THE TASK: Each line starting at the one that contains "The prefix classifying" and ending at the one that contains "Unfortunately no further" must be returned exactly, and the rest of the listing is left out.

─── DATA FOR THE TASK ───

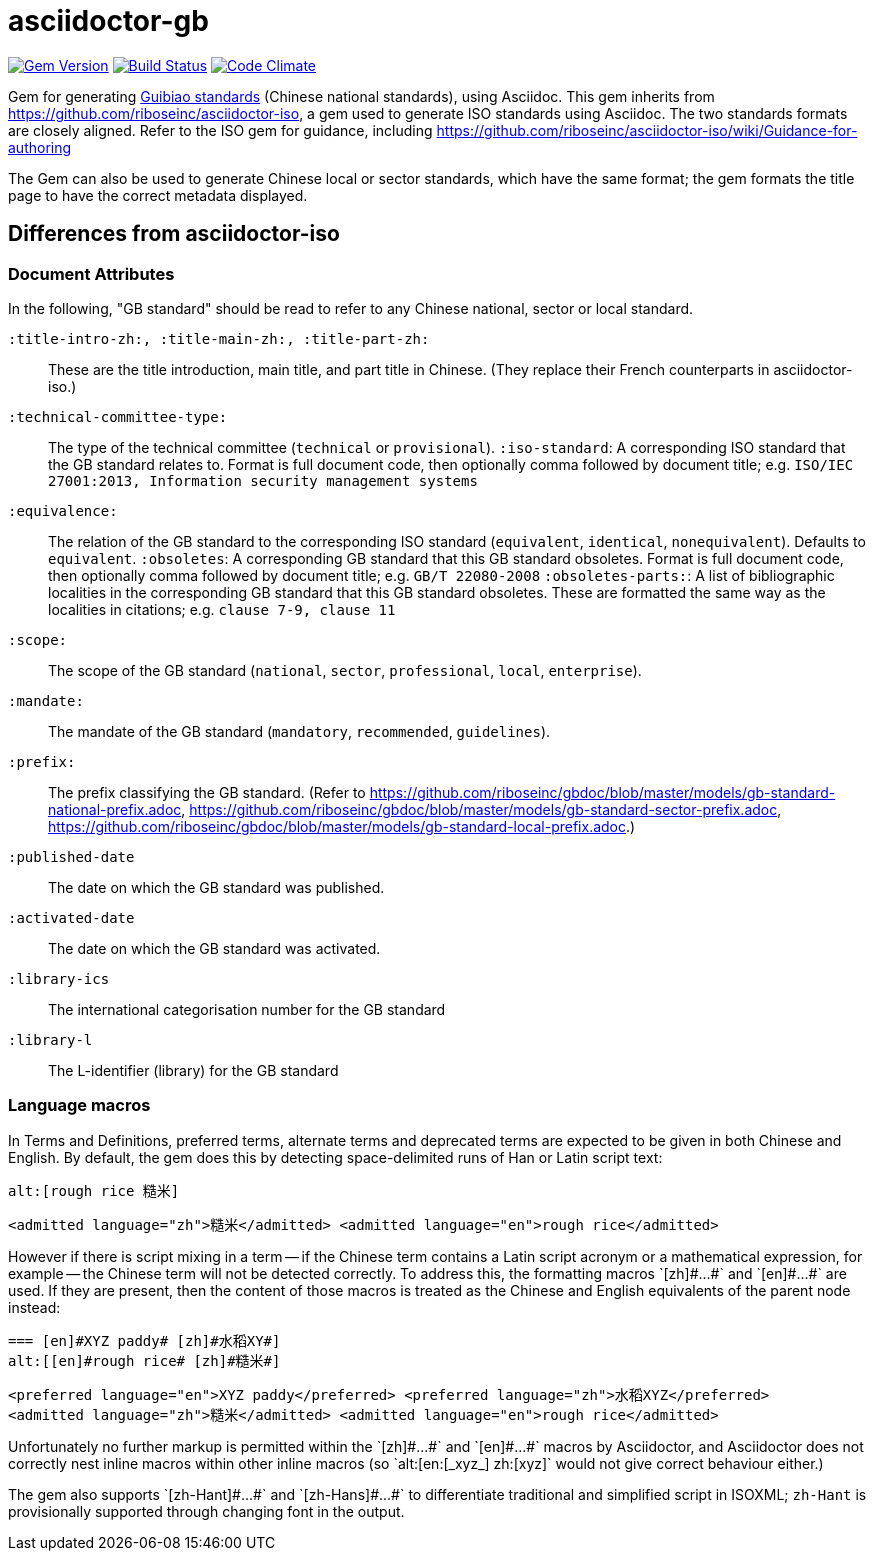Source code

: = asciidoctor-gb

image:https://img.shields.io/gem/v/asciidoctor-gb.svg["Gem Version", link="https://rubygems.org/gems/asciidoctor-gb"]
image:https://img.shields.io/travis/riboseinc/asciidoctor-gb/master.svg["Build Status", link="https://travis-ci.org/riboseinc/asciidoctor-gb"]
image:https://codeclimate.com/github/riboseinc/asciidoctor-gb/badges/gpa.svg["Code Climate", link="https://codeclimate.com/github/riboseinc/asciidoctor-gb"]

Gem for generating https://en.wikipedia.org/wiki/Guobiao_standards[Guibiao standards]
(Chinese national standards), using Asciidoc. This gem inherits from 
https://github.com/riboseinc/asciidoctor-iso, a gem used to generate ISO standards
using Asciidoc. The two standards formats are closely aligned. Refer to the ISO gem
for guidance, including https://github.com/riboseinc/asciidoctor-iso/wiki/Guidance-for-authoring

The Gem can also be used to generate Chinese local or sector standards, which have the 
same format; the gem formats the title page to have the correct metadata displayed.

== Differences from asciidoctor-iso

=== Document Attributes

In the following, "GB standard" should be read to refer to any Chinese national, sector or local standard.

`:title-intro-zh:, :title-main-zh:, :title-part-zh:`:: These are the title introduction, main title, and part title in Chinese. (They replace their French counterparts in asciidoctor-iso.)
`:technical-committee-type:`:: The type of the technical committee (`technical` or `provisional`).
`:iso-standard`: A corresponding ISO standard that the GB standard relates to. Format is full document code, then optionally comma followed by document title; e.g. `ISO/IEC 27001:2013, Information security management systems`
`:equivalence:`:: The relation of the GB standard to the corresponding ISO standard (`equivalent`, `identical`, `nonequivalent`). Defaults to `equivalent`.
`:obsoletes`: A corresponding GB standard that this GB standard obsoletes. Format is full document code, then optionally comma followed by document title; e.g. `GB/T 22080-2008`
`:obsoletes-parts:`: A list of bibliographic localities in the corresponding GB standard that this GB standard obsoletes. These are formatted the same way as the localities in citations; e.g. `clause 7-9, clause 11`
`:scope:`:: The scope of the GB standard (`national`, `sector`, `professional`, `local`, `enterprise`).
`:mandate:`:: The mandate of the GB standard (`mandatory`, `recommended`, `guidelines`).
`:prefix:`:: The prefix classifying the GB standard. (Refer to https://github.com/riboseinc/gbdoc/blob/master/models/gb-standard-national-prefix.adoc, https://github.com/riboseinc/gbdoc/blob/master/models/gb-standard-sector-prefix.adoc, https://github.com/riboseinc/gbdoc/blob/master/models/gb-standard-local-prefix.adoc.)
`:published-date`:: The date on which the GB standard was published.
`:activated-date`:: The date on which the GB standard was activated.
`:library-ics`:: The international categorisation number for the GB standard
`:library-l`:: The L-identifier (library) for the GB standard

=== Language macros

In Terms and Definitions, preferred terms, alternate terms and deprecated
terms are expected to be given in both Chinese and English. By default,
the gem does this by detecting space-delimited runs of Han or Latin script
text:

[source,asciidoc]
--
alt:[rough rice 糙米]
--

[source,xml]
--
<admitted language="zh">糙米</admitted> <admitted language="en">rough rice</admitted>
--

However if there is script mixing in a term -- if the Chinese term contains
a Latin script acronym or a mathematical expression, for example -- the
Chinese term will not be detected correctly. To address this, the formatting macros
+`[zh]#...#`+ and +`[en]#...#`+ are used. If they are present, then the content
of those macros is treated as the Chinese and English equivalents of the
parent node instead:

[source,asciidoc]
--
=== [en]#XYZ paddy# [zh]#水稻XY#]
alt:[[en]#rough rice# [zh]#糙米#]
--

[source,xml]
--
<preferred language="en">XYZ paddy</preferred> <preferred language="zh">水稻XYZ</preferred>
<admitted language="zh">糙米</admitted> <admitted language="en">rough rice</admitted>
--

Unfortunately no further markup is permitted within the +`[zh]#...#`+ and +`[en]#...#`+ 
macros by Asciidoctor, and Asciidoctor does not correctly nest inline macros within other
inline macros (so +`alt:[en:[_xyz_] zh:[xyz]`+  would not give correct behaviour either.)

The gem also supports +`[zh-Hant]#...#`+ and +`[zh-Hans]#...#`+ to differentiate traditional and simplified script in ISOXML; `zh-Hant` is provisionally supported through changing font in the output.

───

TASK RESPONSE:
`:prefix:`:: The prefix classifying the GB standard. (Refer to https://github.com/riboseinc/gbdoc/blob/master/models/gb-standard-national-prefix.adoc, https://github.com/riboseinc/gbdoc/blob/master/models/gb-standard-sector-prefix.adoc, https://github.com/riboseinc/gbdoc/blob/master/models/gb-standard-local-prefix.adoc.)
`:published-date`:: The date on which the GB standard was published.
`:activated-date`:: The date on which the GB standard was activated.
`:library-ics`:: The international categorisation number for the GB standard
`:library-l`:: The L-identifier (library) for the GB standard

=== Language macros

In Terms and Definitions, preferred terms, alternate terms and deprecated
terms are expected to be given in both Chinese and English. By default,
the gem does this by detecting space-delimited runs of Han or Latin script
text:

[source,asciidoc]
--
alt:[rough rice 糙米]
--

[source,xml]
--
<admitted language="zh">糙米</admitted> <admitted language="en">rough rice</admitted>
--

However if there is script mixing in a term -- if the Chinese term contains
a Latin script acronym or a mathematical expression, for example -- the
Chinese term will not be detected correctly. To address this, the formatting macros
+`[zh]#...#`+ and +`[en]#...#`+ are used. If they are present, then the content
of those macros is treated as the Chinese and English equivalents of the
parent node instead:

[source,asciidoc]
--
=== [en]#XYZ paddy# [zh]#水稻XY#]
alt:[[en]#rough rice# [zh]#糙米#]
--

[source,xml]
--
<preferred language="en">XYZ paddy</preferred> <preferred language="zh">水稻XYZ</preferred>
<admitted language="zh">糙米</admitted> <admitted language="en">rough rice</admitted>
--

Unfortunately no further markup is permitted within the +`[zh]#...#`+ and +`[en]#...#`+ 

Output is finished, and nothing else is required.